Нойес также знал, что существовали способы обойти эту проблему. Самый простой — трансплантировать личность, не имеющую вторичных личностей, как он в свое время и сделал. Кравченко воспользовался процессом Шеффлинга лишь незадолго до своей смерти, поэтому последняя его запись еще не содержала дополнительной личности. Хотя и этот способ постепенно отходил в прошлое, так как теперь каждый проходил трансплантацию в молодые годы, внося таким образом дополнительную личность в свои самые ранние записи.
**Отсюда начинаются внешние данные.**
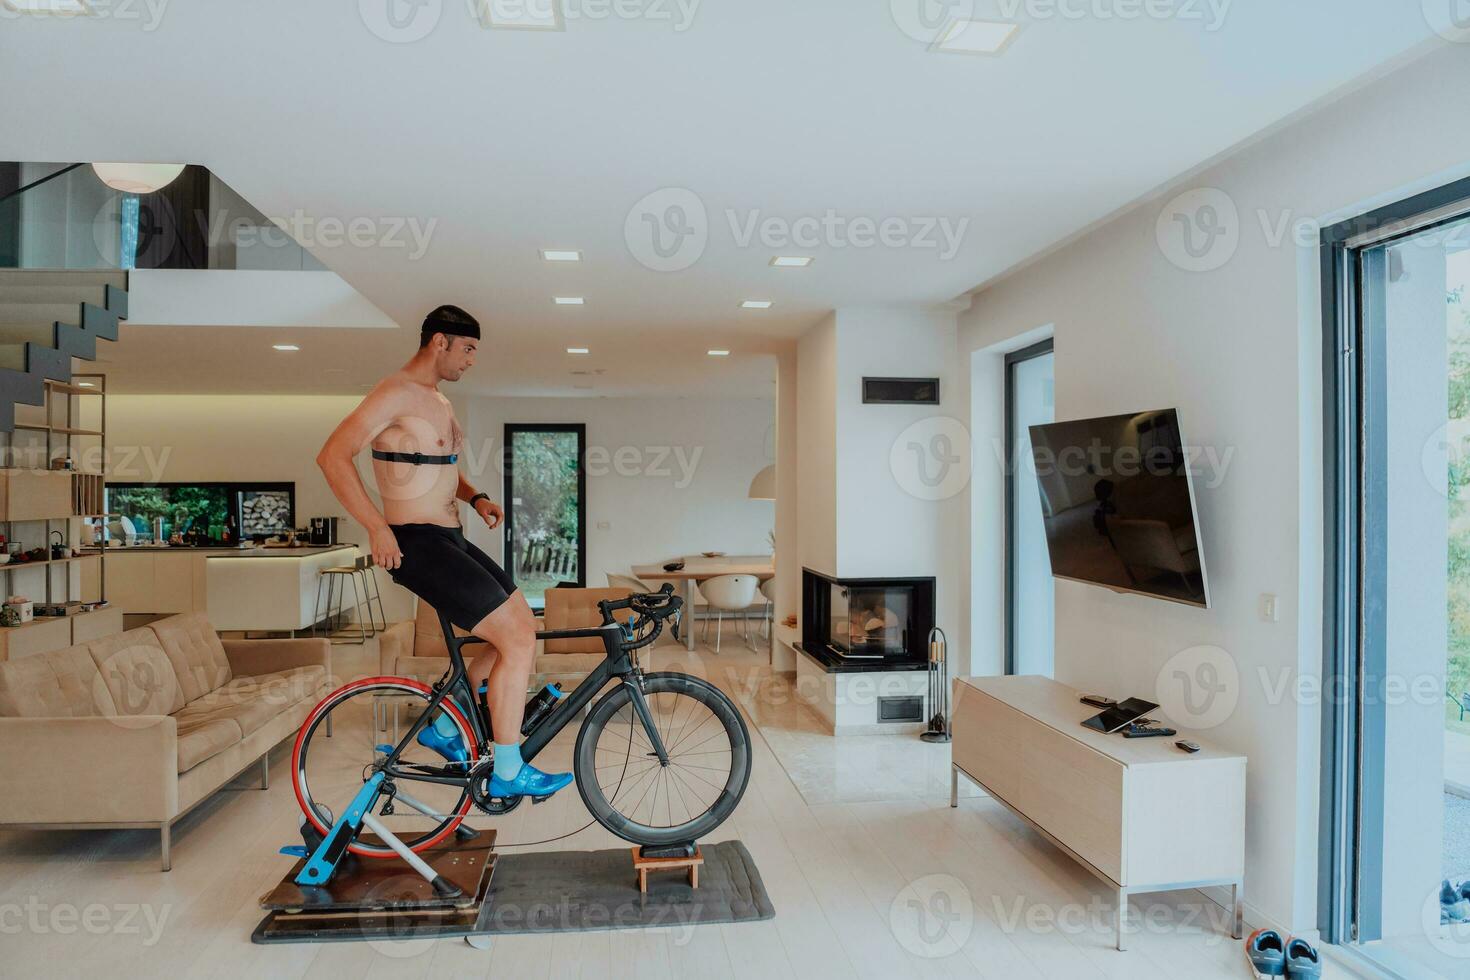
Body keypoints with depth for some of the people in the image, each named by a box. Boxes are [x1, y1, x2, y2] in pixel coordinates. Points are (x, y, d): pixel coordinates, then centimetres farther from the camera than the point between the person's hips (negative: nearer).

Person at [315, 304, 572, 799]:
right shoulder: (396, 393, -12)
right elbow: (333, 456, -20)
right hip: (418, 546, -10)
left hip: (450, 541, 10)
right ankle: (507, 773, -1)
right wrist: (378, 528, -22)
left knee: (522, 627, 11)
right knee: (517, 640, -13)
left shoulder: (438, 401, 18)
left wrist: (475, 496, 11)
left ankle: (445, 724, 24)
Другой путь — удалять дополнительные личности из трансплантата. Удаленные таким образом копии возвращались в банк душ и могли быть трансплантированы как первичные другим реципиентам. Нойес предпочитал второй вариант. Однако каждая новая личность — это престиж, а множество личностей — гораздо больший престиж. Люди теперь стремились превратить свои мозги в кашу. Когда человек получает трансплантат, он хочет получить весь пакет вторичных личностей, получая таким образом все преимущества трансплантированной личности во всей ее сложности.
Это было бы замечательно, если бы человек мог справиться с таким трансплантатом, подумал Нойес. А как было бы полезно каждому будущему реципиенту провести минут пять в компании Натаниэля Овенса и посмотреть, к чему может привести жадность.
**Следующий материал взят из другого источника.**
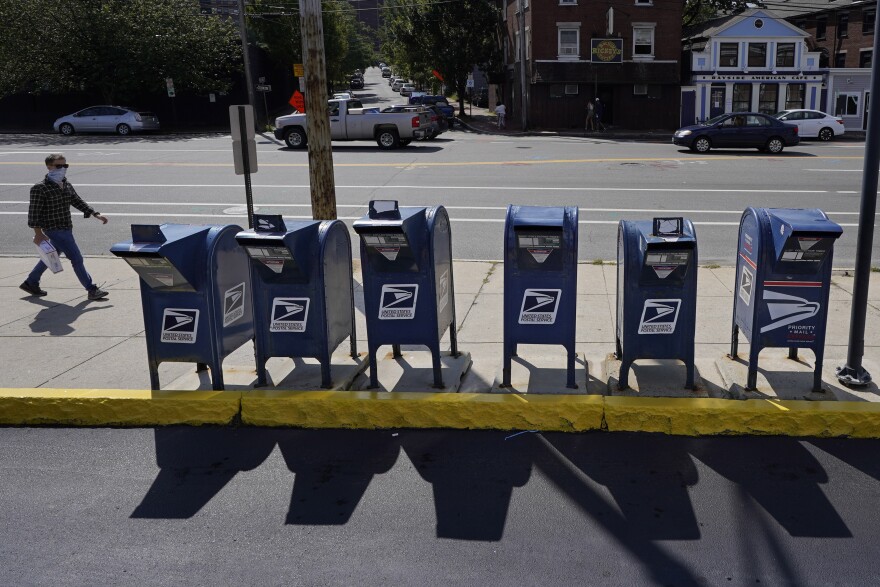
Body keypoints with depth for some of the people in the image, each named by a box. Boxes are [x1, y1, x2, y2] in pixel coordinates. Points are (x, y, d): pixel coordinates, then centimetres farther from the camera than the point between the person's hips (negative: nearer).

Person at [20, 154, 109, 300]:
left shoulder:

— …может было бы и лучше, если бы вся эта затея с трансплантациями вовсе не начиналась, — говорил Дэвид Лоэб. — К тому же я не верю в удаление. У меня есть трансплантат. Но все же…
— Это наше спасение. В этом наше стремление к бессмертию, — сказал Овенс мягким, высоким голосом. — Я записался сюда, нахожусь здесь с целой компанией пассажиров и надеюсь теперь на новый цикл, в новом теле, когда…
— Нат! Твоя рука! — взвизгнула Ровена.
Пока он говорил, его рука совершенно независимо от тела потянулась вперед, чтобы ухватить бедро Глории Лоэб. Глория смущенно моргнула, почувствовав, как сомкнулись узловатые пальцы. Овенс пробормотал какие-то извинения, но руку не убрал. Дэвид Лоэб и Нойес пришли на помощь одновременно: Нойес схватил запястье руки Овенса, а его родственник разжал пальцы. На бледной коже Глории появились красные пятна.
Было видно, что Овенс не понял, что он сделал. Последовала длительная молчаливая пауза, в течение которой аристократы искали аристократический способ уладить возникшую ситуацию. Затем Овенс хрипло сказал:
— Я, пожалуй, пойду искупаюсь. Разряжусь немного и приведу себя в порядок.
Спотыкаясь, он побежал к воде. В его грузном, неуклюжем и в то же время могучем теле, по-видимому, шла борьба за контроль даже на бегу. Но он ухитрился нырнуть вполне нормально. Опустив голову и размахивая руками, он, как торпеда, поплыл к рифу.
Нойес закрыл глаза. Солнце над его головой вдруг показалось ему огромным, гигантским раскаленным шаром, изрыгающим пламя. В его голове раздался издевательский смех Кравченко.
«Смотри, смотри, Чарли. Это то, что я собираюсь вскоре сделать с тобой. И мне не понадобятся несколько приятелей, чтобы оттолкнуть тебя в сторону. Я справлюсь один».
Нойес отвернулся от присутствующих. Чтобы говорить с Кравченко напрямую, он должен был произносить слова вслух, и ему не хотелось, чтобы кто-нибудь услышал, как он разговаривает сам с собой.
— У тебя это не пройдет, — прошептал он, — как только ты попытаешься это сделать, я убью нас обоих, Кравченко.
«Ох. Опять угрожаешь карнифагом. Где твоя колба, Чарли? В плавках?»
— Оставь меня.
«Почему бы нам не пойти и не поговорить с Еленой. Это такая женщина! Займись-ка ей, а я посижу и посмотрю. Когда я был жив, я знал ее. Тогда она еще не была любовницей Кауфмана. Дай мне контроль над твоим телом, Чарли, и она будет твоей».
— Прекрати!
«Это будет выгодно для нас обоих. Я обработаю Елену, а твое тело получит наслаждение».